İşte size ithal sloganlardan yüzyıllarca daha eskilerine, her zaman yararlanması gereken, bağrımızdan örnekler:
* Eğrisi varsa bizden, doğrusu elbet sizin.
* İlim ve sanattan haberdar olmayanlar aç olur, herkese muhtaç olur.
* Gelen gelsin saadetle, giden gitsin selametle.
* Doğru olsan ok gibi elden atarlar seni, eğri olsan yay gibi tutarlar seni. Menzil alır doğru ok, elde kalır eğri yay.
* * *
Bağrımızdaki Ahiler, Osmanlı’nın da Cumhuriyet’in de kuruluşunda etkilidirler. Mustafa Kemal ve arkadaşlarının Dikmen’de karşılanmasında teke pala takıp, bademli şal kuşanıp seğmen oldukları; “Uğrunda ölmeye, Millet yolunda kanımızı akıtmaya geldik Paşam!” dedikleri, Ankara’nın başkent olmasında ve Türkiye Cumhuriyeti’nin kuruluşunda etkili oldukları da bilinir.

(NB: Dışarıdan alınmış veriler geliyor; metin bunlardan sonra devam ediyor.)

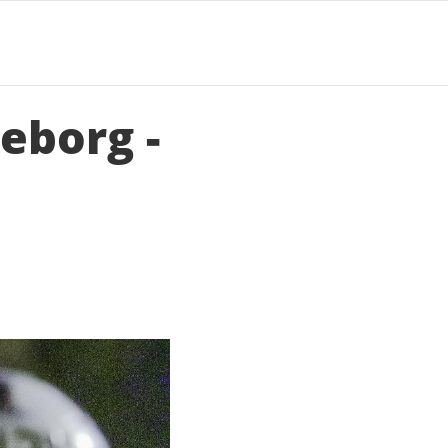
eborg -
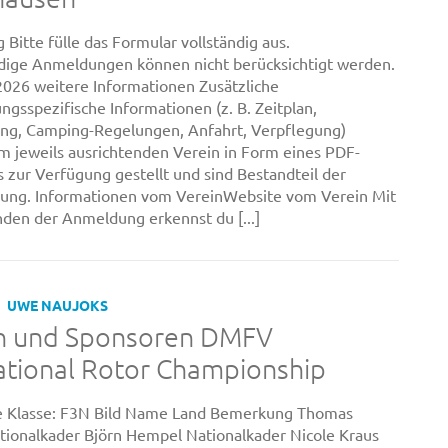
Bitte fülle das Formular vollständig aus.
dige Anmeldungen können nicht berücksichtigt werden.
2026 weitere Informationen Zusätzliche
ngsspezifische Informationen (z. B. Zeitplan,
ng, Camping-Regelungen, Anfahrt, Verpflegung)
 jeweils ausrichtenden Verein in Form eines PDF-
zur Verfügung gestellt und sind Bestandteil der
bung. Informationen vom VereinWebsite vom Verein Mit
en der Anmeldung erkennst du [...]
UWE NAUJOKS
en und Sponsoren DMFV
ational Rotor Championship
te Klasse: F3N Bild Name Land Bemerkung Thomas
ionalkader Björn Hempel Nationalkader Nicole Kraus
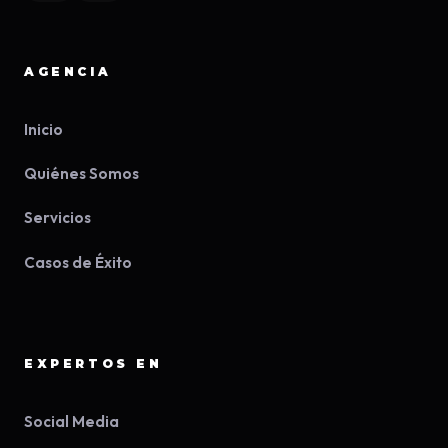
AGENCIA
Inicio
Quiénes Somos
Servicios
Casos de Éxito
EXPERTOS EN
Social Media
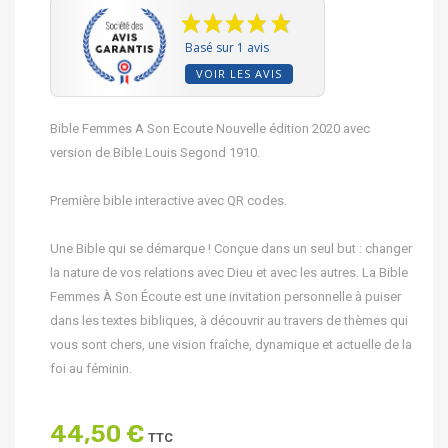
Basé sur 1 avis
VOIR LES AVIS
Bible Femmes A Son Ecoute Nouvelle édition 2020 avec
version de Bible Louis Segond 1910.
Première bible interactive avec QR codes.
Une Bible qui se démarque ! Conçue dans un seul but : changer
la nature de vos relations avec Dieu et avec les autres. La Bible
Femmes À Son Écoute est une invitation personnelle à puiser
dans les textes bibliques, à découvrir au travers de thèmes qui
vous sont chers, une vision fraîche, dynamique et actuelle de la
foi au féminin.
44,50 €
TTC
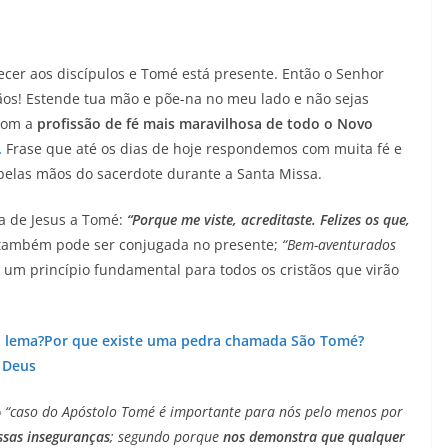
ecer aos discípulos e Tomé está presente. Então o Senhor
mãos! Estende tua mão e põe-na no meu lado e não sejas
 com a
profissão de fé mais maravilhosa de todo o Novo
.
Frase que até os dias de hoje respondemos com muita fé e
elas mãos do sacerdote durante a Santa Missa.
a de Jesus a Tomé:
“Porque me viste, acreditaste. Felizes os que,
e também pode ser conjugada no presente;
“Bem-aventurados
i um princípio fundamental para todos os cristãos que virão
u lema?
Por que existe uma pedra chamada São Tomé?
 Deus
o
“caso do Apóstolo Tomé é importante para nós pelo menos por
ssas inseguranças
; segundo porque
nos demonstra que qualquer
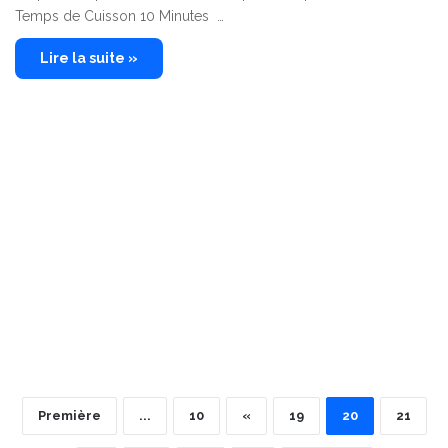
Temps de Cuisson 10 Minutes …
Lire la suite »
Première
...
10
«
19
20
21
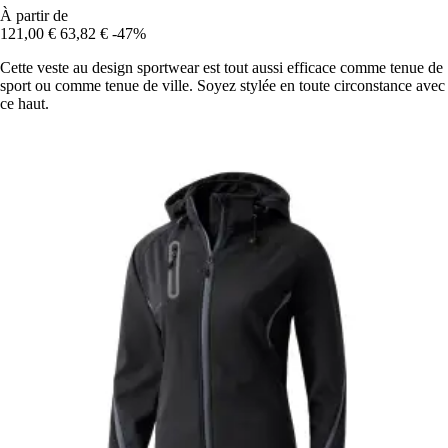
À partir de
121,00 €
63,82 €
-47%
Cette veste au design sportwear est tout aussi efficace comme tenue de
sport ou comme tenue de ville. Soyez stylée en toute circonstance avec
ce haut.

KALE'DE GEZİNTİYE ÇIKIN AHİLİĞİ GÖRÜN
Ankara’da özellikle Ulus’ta, Kale civarında yapacağınız gezintide isimlerini saydığımız mekânların yanında okul, kurum ve işyeri isimlerinde bulacaksınız ahiliği. Ahilik haftası kutlamaları Kırşehir merkezli ve geçen sene bu ay yapıldı. Yönergeyle eylül ayında kutlanacak. Biz şimdiden Ankara’nın da sahip olduğu bu değeri anmış olduk. İş hayatına olduğu kadar sosyal hayata da önemli değerler katan, Ankara’da savaş kazanan Timur’a direnen, karışıklık döneminde toplumda düzeni sağlayıp kısacık süreli de olsa Anadolu’da ilk Cumhuriyeti kuran, seğmen olup Mustafa Kemal’i Dikmen’de karşılayan Ahileri anın. Bugün şed kuşanmaya gerek yok elbette, anlamaya çalışmak bile yeterli.